Subject to the nature of the matter under consideration, in order for the decision to be legally taken, it is required to determine the required number of votes ‘for’ to be casted by apartment owners who represent the residential properties in the residential house.

The minimum number of votes is more than half of the residential properties (i.e. half of the residential properties in the residential house + 1). For example, there are 100 residential properties in a residential house, 75 apartment owners are present at the general meeting, so, in order to take a decision, 51 apartment owners must vote ‘for’.

If a decision is taken by the required number of votes ‘for’, the decision of the community is binding both on those who were absent at the general meeting and on those who voted ‘against’.

Section 18(5) of the Law stipulates that all decisions taken by the apartment owners’ community shall be drawn up in writing, however the Law does not directly specify the requirements for drawing up the minutes and decisions.

4. Drawing up the minutes of the general meeting

The Law provides for the possibility for the apartment owners’ community to determine how the community’s decisions and minutes are to be drawn up, however, these procedures are not determined in the majority of the apartment owners’ community in residential houses.

Taking into account the procedure for convening and holding general meetings, RNP has prepared a sample of the minutes of the general meeting which includes all the necessary information.

The minutes must be numbered, preferably bearing the year, i.e. the minutes of general meetings should be given a consecutive number to show the sequence of meetings in the relevant year. For example, if the first general meeting is held in 2012, the minutes of that general meeting should have the number 1 or 1/2012.

The minutes must mandatorily contain the number of votes casted for each decision taken. The decisions taken shall be recorded in the minutes. It should be noted in the end of the minutes the time when the general meeting was closed, and the minutes should be signed by the chairperson and the minute-taker.

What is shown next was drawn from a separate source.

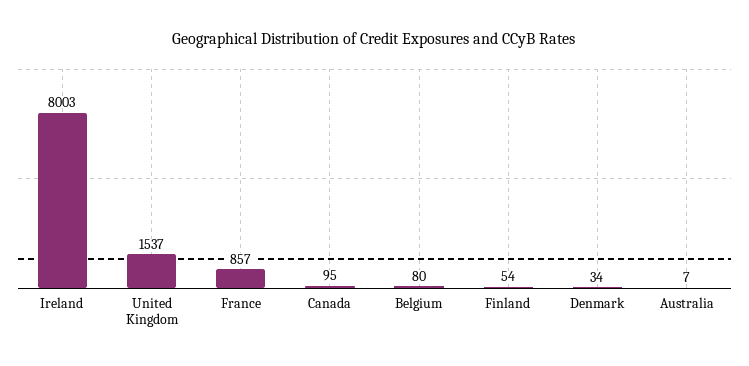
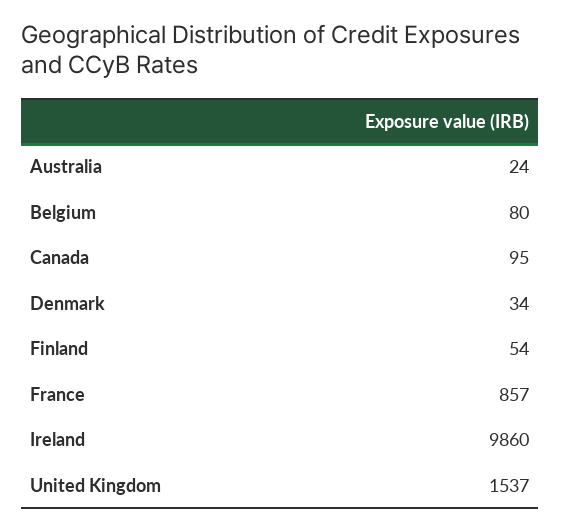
Ireland: 8003 -> 9860
Australia: 7 -> 24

The availability of draft decisions at the general meeting is useful since they allows the apartment owners to clearly understand and know what they should cast their votes for.

A decision consists of a textual part and enacting part; decisions constitute a part of the minutes.

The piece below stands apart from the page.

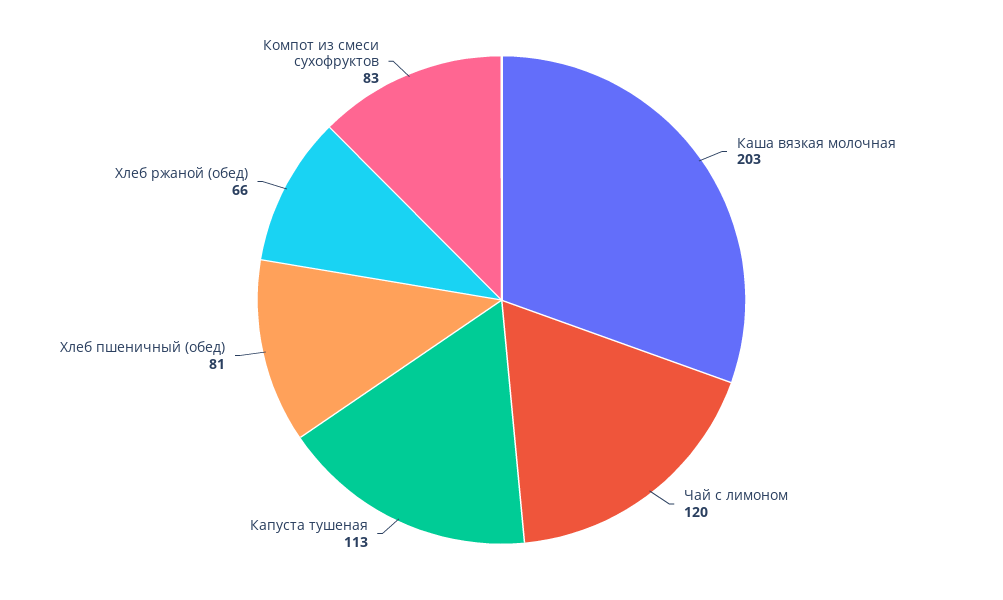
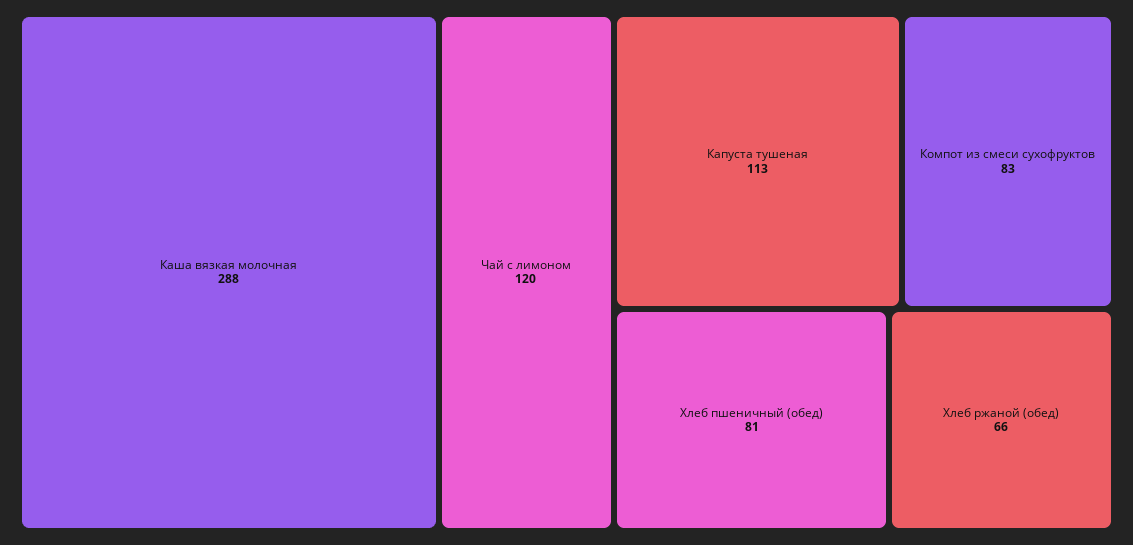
Каша вязкая молочная: 203 -> 288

The textual part of a decision shall contain the information that served as a basis for taking the decision.

For example, an apartment owners’ community wants to replace water meters to reduce the difference in water consumption. The textual part thus may contain information that the house has a large monthly water consumption difference which can be reduced by replacing water meters in all apartments. An assessment of certain actions may be indicated, e.g. an offer from a company replacing water meters, or assignment of this task to the administrator, etc.

The textual part is followed by the results of the vote of the apartment owners’ community reflecting how many apartment owners voted ‘for’ and how many voted ‘against’.

The enacting part of the decision is of crucial importance because, whatever is mentioned in the textual part, the enacting part itself and the vote on it are the most important. The enacting part of the decision must refer to specific decisions, because general decisions cannot be implemented.

For example, if the community authorises someone, it should specify the scope of the authorisation, who is being authorised, and whether the authorised person is to be remunerated. If a reimbursement is foreseen, the source of funding should be mentioned. If a decision to be taken concerns carrying out certain repairs and choosing a particular company, it must be specified what repairs the community decides to carry out, what company will carry them out and what the sum payable to this company is, what part of works will be assigned to the administrator and what funds will be used to pay for the works. If the house does not have savings, the payment to be made by each apartment owner to cover the cost of the repairs to be carried out should be determined.